Just before he walked out to talk to the crowd, he was hit with a terrible wave of fear. He knew that he could not allow himself to show it. The audience, he could tell, was already terrified. Most of them were sitting in their seats nervously, looking straight ahead. The hall was curiously silent. For the last two days Miyake had been receiving calls from friends who had once been filled with brave talk about the role they would play in the new union and who now, without explanation, were begging off coming to the meeting. Later he realized how scared the two thousand Masuda people outside must have been, and how frightened even the cops were, but he did not think about it at the time. Miyake had been so busy planning the meeting that he had not thought very much about what he was going to say. In the end he tried to make it simple: “If you break the law in this country you go to prison for that crime,” he said, “and you can never get out. But although this first union is like a prison, you have the chance to get out. You can determine it yourself. But you have to fight for it. You have to join us, and you have to bring a friend, just one friend to the next meeting. Then we will have a thousand members. Then they will bring a friend. But unless we fight back, we will all have to leave, because we will have no place in this company, we will not be able to control who we are and how we work and what hours we work. We will lose our livelihood. We are already close to it. Therefore we have to fight back.” When the meeting was over, a police captain came up to Miyake and said quietly, “You are supposed to come with me, sir,” and escorted him quickly out the back way. Otherwise, Miyake was sure, he never would have been able to escape from the building.
Now the second union began to take over. It had been legitimized by that meeting. Almost immediately it took the struggle into the dorms. It had jobs to offer; it was paying workers who joined it roughly 60 percent of their salaries, while the other striking workers were getting nothing. It had carefully drawn lists of which workers were reportedly anti-Masuda, which were on the fence, which were moderately pro-union, and which were intensely pro-union. Miyake and Shioji and their men liked going into the dorms, in groups of five or six. They came armed with both carrot and stick. There might be a few workers sitting around in a room. “You’ve been good in this, Watanabe-san,” Miyake would say to one of them. “You are a loyal son of Nissan. Kawamata-san was told of you yesterday, and he was very pleased by the good things that were said. Kawamata-san said that men like you should be rewarded. We are going to promote you, and we are going to give you a raise tomorrow.” Then he might turn to Shioji, who, naming another man in the room, would say, “It is a shame about Ikeda-san. He listens to all the wrong people. What will he do when he leaves Nissan? I do not think we have a place for men like this, men who are against a strong Japan. But Ikeda-san seems to want to listen to foreigners instead of his fellow Japanese.”
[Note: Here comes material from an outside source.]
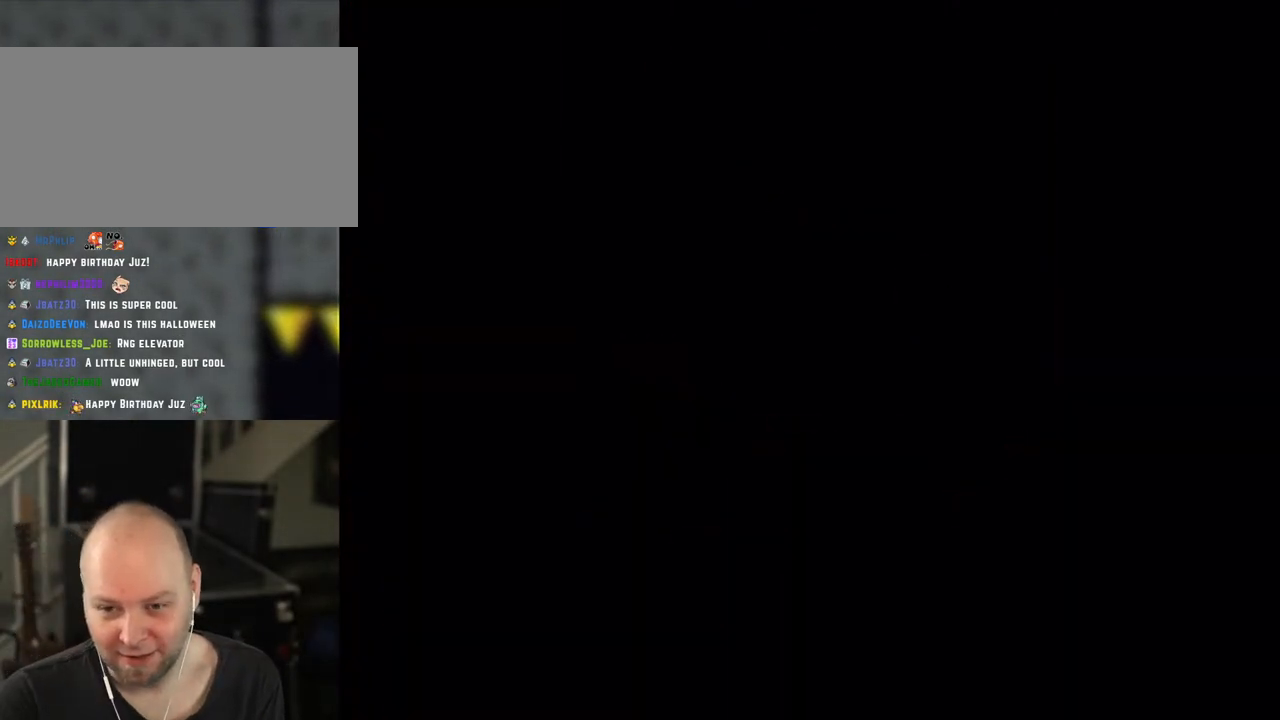
{"buttons": ["B", "Y"], "events": []}
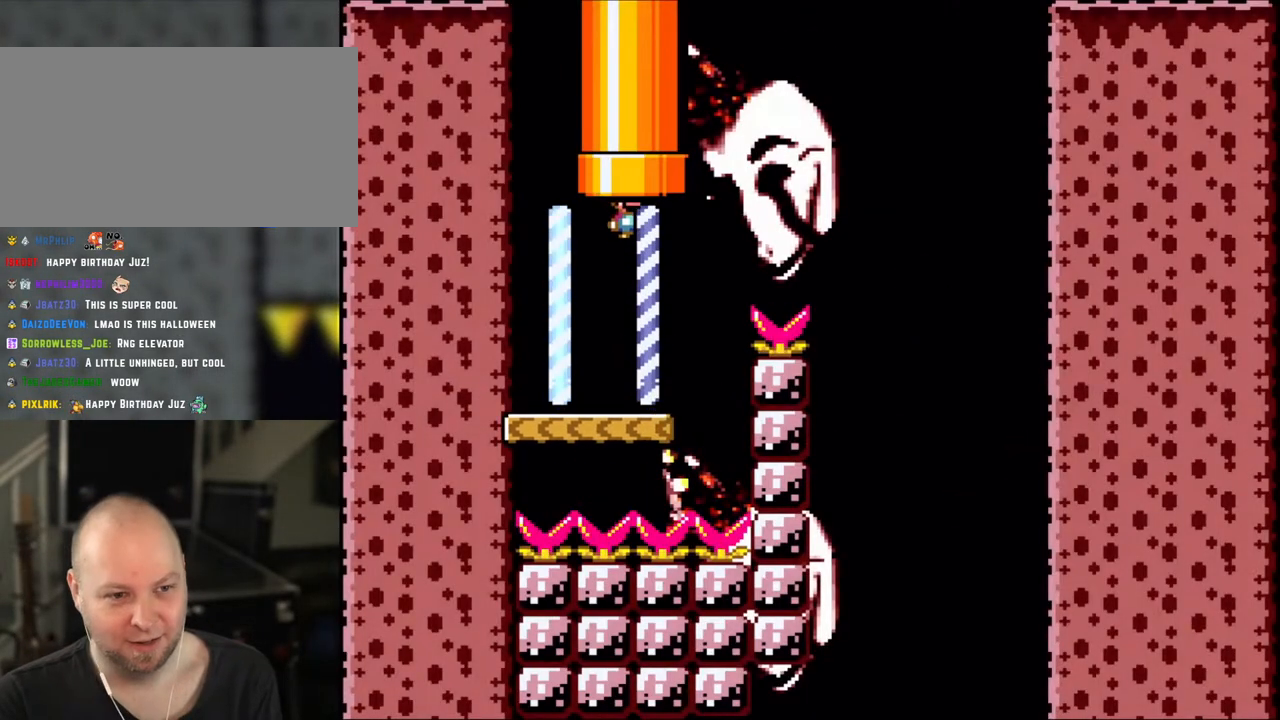
{"buttons": ["Y", "DPAD_RIGHT"], "events": [[250, "B", "up"], [433, "DPAD_RIGHT", "down"]]}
What pleased Miyake and Shioji about their meetings in the dorms was that the wives were often there. The country was poor, money for food was scarce, the company was hardly a success, and the wives were all too aware of the possible consequences of what was happening. They were uneasy with Masuda’s course, frightened by the confrontation and the rising level of violence, and, of course, the end of the paycheck. After Miyake and Shioji had left the dorms, the wives, they believed, would continue to press their arguments. What Masuda had been doing, Miyake and his men continually emphasized, was alien. It was anti-Japanese. It was as if some foreign force were at hand. Japanese people were not like this; Japanese people, they stressed, believed in work and in settling their differences peacefully. The one thing they had in common above all else was that they were Japanese. Who was behind this union? The answer, he said, was the Communists. That meant the Russians.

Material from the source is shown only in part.